Throughout her career, Corneal has been involved in varying artist collectives. She was a founding member, alongside Manos Nathan, Baye Riddell, Wi Taepa and Colleen Waata Urlich of Ngā Kaihanga Uku, a collective of Māori clay workers.
Corneal was also involved with Kauwae, a collective of Māori women artists formed in 1997; Te Rōpū o Ngā Wāhine Kai Whakairo, a collective of Māori women carvers and Haeata Women's Collective.

==Selected exhibitions==
- 2013-5 Uku Rere, Ngā Kaihanaga Uku. Pataka Art + Museum; Whangarei Art Museum Te Manawa Toi; the Suter Art Gallery Te Aratoi o Whakatu; Waikato Museum Te Whare Taonga o Waikato; Tairawhiti Museum Te Whare Taonga o te Tairawhiti; and Te Manawa Museum of Art, Science + History.

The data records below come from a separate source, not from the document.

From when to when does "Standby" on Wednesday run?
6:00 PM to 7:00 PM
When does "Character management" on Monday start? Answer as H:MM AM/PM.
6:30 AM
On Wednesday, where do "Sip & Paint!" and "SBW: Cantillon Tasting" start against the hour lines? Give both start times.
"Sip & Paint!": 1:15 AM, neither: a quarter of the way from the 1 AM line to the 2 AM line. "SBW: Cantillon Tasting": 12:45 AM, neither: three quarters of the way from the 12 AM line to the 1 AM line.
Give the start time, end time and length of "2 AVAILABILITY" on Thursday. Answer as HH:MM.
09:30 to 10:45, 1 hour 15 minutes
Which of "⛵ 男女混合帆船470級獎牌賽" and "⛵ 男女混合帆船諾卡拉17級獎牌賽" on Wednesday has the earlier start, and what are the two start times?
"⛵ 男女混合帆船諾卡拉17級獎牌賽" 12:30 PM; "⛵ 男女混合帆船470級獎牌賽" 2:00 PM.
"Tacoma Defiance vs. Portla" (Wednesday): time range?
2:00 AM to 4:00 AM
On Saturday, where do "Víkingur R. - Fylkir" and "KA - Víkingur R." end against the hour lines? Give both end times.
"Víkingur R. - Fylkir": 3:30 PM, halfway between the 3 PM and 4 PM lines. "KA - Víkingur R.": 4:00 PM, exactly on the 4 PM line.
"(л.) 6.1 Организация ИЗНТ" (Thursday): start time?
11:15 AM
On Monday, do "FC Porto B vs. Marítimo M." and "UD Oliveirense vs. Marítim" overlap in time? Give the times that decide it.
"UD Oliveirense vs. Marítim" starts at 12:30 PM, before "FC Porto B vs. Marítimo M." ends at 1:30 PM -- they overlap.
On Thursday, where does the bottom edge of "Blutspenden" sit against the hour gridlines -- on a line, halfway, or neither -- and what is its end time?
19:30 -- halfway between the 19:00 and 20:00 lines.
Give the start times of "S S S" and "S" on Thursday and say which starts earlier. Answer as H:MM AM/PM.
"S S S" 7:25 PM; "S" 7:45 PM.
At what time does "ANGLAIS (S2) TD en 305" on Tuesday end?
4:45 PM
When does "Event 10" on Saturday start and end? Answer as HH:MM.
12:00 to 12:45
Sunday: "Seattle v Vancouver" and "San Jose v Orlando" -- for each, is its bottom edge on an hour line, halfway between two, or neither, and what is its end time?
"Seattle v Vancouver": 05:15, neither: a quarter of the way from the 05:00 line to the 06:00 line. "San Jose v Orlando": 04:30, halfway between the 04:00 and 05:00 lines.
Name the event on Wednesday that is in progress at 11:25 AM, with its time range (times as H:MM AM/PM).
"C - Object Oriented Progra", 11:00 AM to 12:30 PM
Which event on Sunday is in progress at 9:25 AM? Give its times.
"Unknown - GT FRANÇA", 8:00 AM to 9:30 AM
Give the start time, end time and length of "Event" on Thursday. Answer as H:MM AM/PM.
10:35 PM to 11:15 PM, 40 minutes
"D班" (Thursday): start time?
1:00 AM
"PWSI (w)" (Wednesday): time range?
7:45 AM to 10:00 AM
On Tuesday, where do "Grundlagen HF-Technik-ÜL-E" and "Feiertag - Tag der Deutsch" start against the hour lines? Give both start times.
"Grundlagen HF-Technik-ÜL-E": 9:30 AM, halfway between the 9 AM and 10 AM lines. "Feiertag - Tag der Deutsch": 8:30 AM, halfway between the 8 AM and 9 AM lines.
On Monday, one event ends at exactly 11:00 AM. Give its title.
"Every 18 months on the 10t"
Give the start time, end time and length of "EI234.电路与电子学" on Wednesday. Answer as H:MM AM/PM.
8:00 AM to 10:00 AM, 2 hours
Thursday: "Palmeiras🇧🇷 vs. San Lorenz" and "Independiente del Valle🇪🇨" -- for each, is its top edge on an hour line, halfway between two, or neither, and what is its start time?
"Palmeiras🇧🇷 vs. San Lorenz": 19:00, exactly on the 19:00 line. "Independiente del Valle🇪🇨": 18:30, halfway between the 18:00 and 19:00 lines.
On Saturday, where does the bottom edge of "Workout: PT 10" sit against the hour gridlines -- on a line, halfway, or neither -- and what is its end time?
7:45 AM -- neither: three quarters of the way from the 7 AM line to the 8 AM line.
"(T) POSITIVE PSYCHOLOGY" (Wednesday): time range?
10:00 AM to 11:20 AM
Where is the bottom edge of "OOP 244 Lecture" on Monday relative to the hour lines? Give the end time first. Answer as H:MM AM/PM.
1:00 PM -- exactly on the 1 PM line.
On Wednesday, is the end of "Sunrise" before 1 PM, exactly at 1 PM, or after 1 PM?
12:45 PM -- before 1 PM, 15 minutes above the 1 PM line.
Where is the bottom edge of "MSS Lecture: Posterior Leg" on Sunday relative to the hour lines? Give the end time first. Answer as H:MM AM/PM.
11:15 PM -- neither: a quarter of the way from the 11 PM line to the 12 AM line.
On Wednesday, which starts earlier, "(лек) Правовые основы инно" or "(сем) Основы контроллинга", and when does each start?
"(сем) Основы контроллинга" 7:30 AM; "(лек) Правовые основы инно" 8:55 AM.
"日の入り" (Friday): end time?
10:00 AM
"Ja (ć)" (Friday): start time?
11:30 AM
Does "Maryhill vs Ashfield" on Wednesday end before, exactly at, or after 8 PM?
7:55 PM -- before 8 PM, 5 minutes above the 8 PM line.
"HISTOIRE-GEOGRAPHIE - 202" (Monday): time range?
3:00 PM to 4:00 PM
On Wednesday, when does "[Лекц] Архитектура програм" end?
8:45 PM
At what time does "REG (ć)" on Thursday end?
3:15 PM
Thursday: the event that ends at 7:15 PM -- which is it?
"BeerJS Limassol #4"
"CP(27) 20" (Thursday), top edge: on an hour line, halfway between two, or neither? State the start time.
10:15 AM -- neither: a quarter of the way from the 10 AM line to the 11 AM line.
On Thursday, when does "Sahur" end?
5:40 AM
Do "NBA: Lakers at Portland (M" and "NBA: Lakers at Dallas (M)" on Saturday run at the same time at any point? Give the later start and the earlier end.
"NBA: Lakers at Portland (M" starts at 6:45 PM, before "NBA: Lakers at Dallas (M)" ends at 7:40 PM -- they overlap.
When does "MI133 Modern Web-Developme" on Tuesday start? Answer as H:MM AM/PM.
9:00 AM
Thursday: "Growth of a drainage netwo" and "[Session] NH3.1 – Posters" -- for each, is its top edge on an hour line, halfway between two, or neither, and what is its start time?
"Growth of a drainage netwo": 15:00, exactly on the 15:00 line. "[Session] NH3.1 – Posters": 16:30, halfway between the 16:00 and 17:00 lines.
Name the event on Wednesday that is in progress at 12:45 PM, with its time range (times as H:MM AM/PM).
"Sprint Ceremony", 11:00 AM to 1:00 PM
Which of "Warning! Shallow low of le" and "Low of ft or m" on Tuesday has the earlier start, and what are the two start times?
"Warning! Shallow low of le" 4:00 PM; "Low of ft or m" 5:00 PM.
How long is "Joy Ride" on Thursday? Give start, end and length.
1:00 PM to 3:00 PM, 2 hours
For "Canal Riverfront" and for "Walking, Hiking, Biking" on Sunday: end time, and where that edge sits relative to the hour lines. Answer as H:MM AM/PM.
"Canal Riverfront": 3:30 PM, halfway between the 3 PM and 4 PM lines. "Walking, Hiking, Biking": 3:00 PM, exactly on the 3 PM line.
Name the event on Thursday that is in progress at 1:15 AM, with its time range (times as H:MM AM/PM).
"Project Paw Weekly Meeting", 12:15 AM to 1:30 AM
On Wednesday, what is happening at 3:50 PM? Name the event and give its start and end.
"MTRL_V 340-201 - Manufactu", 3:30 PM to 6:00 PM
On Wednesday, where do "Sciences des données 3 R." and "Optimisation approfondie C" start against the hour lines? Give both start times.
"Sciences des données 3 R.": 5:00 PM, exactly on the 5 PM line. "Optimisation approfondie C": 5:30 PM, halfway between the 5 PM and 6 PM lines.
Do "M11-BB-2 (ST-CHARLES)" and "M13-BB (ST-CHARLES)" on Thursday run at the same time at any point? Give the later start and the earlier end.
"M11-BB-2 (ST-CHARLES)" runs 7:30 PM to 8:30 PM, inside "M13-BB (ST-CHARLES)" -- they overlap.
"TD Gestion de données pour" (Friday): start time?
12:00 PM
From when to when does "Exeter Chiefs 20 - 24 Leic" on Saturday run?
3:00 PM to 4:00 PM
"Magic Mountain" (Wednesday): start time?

- 2014 Slip Cast, The Dowse Art Museum
- 2009 Kauwae 09, Kauwae Group, a national collective of Mäori women artists. Tairawhiti Museum.
- 2005 Manawa: Pacific heartbeat. Spirit Wrestler Gallery, Vancouver.
- 2003 Kiwa: Pacific connections: Maori art from Aotearoa. Spirit Wrestler Gallery, Vancouver.
- 2003-5 Ngā Toko Rima, Ngā Kaihanga Uku. Museum of New Zealand Te Papa Tongarewa; Tinakori Gallery, Wellington.
- 2002 Sisters Yakkananna/Kahui Mareikura. Tandanya National Aboriginal Cultural Institute, Adelaide.
- 1998 Uku! Uku! Uku! International Festival of the Arts, Wellington
- 1992 Treasures of the Underworld. World Expo, Seville; Museum of New Zealand Te Papa Tongarewa.

==Collections==
Corneal's work is held in the collection of the Museum of New Zealand Te Papa Tongarewa.